*** Exercise inputs
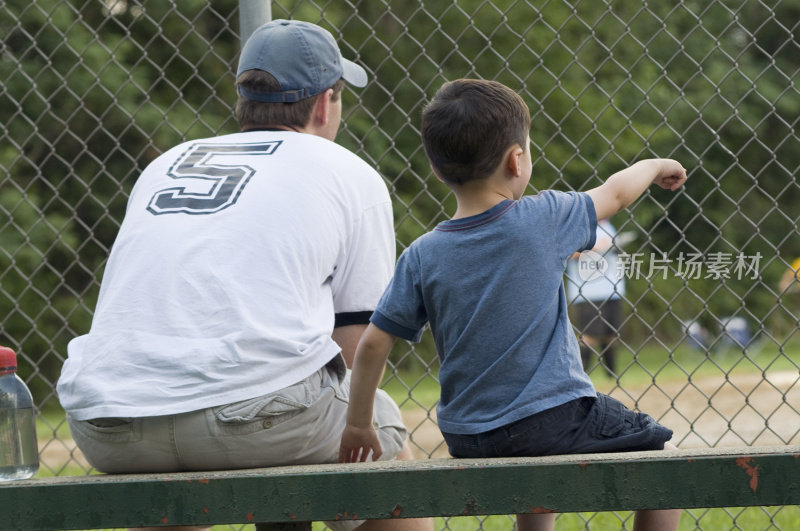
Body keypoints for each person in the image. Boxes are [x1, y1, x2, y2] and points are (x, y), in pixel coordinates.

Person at [57, 19, 430, 531]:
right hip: (251, 423)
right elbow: (355, 345)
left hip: (109, 424)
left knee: (170, 480)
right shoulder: (347, 171)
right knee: (379, 420)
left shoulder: (169, 161)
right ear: (324, 104)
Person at [340, 78, 688, 531]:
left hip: (468, 435)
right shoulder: (545, 218)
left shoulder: (423, 254)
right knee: (667, 459)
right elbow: (617, 192)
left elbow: (371, 346)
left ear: (436, 169)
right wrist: (657, 162)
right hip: (553, 420)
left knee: (532, 460)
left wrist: (359, 425)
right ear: (516, 159)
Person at [565, 218, 625, 377]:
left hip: (611, 288)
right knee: (589, 335)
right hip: (588, 291)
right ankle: (579, 375)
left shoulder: (607, 225)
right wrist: (591, 249)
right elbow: (567, 253)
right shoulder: (576, 225)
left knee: (611, 334)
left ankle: (612, 375)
******
Work item: Please write out all of the data verbatim, with no pictures in the copy.

Task result:
Body keypoints for each person in the image. Boxes are [x1, y1, x2, y2] and points are (x, y), in pixel coordinates.

Person at [57, 19, 430, 531]:
right hip: (251, 423)
right elbow: (355, 345)
left hip: (109, 424)
left knee: (170, 480)
right shoulder: (347, 171)
right knee: (379, 420)
left shoulder: (169, 161)
right ear: (324, 104)
Person at [340, 78, 688, 531]:
left hip: (468, 435)
right shoulder: (545, 218)
left shoulder: (423, 254)
right knee: (667, 459)
right elbow: (617, 192)
left elbow: (371, 346)
left ear: (436, 169)
right wrist: (657, 162)
right hip: (553, 420)
left knee: (532, 460)
left wrist: (359, 425)
right ear: (516, 159)
Person at [565, 218, 625, 377]:
left hip: (611, 288)
right knee: (589, 335)
right hip: (588, 291)
right ankle: (579, 375)
left shoulder: (607, 225)
right wrist: (591, 249)
right elbow: (567, 253)
right shoulder: (576, 225)
left knee: (611, 334)
left ankle: (612, 375)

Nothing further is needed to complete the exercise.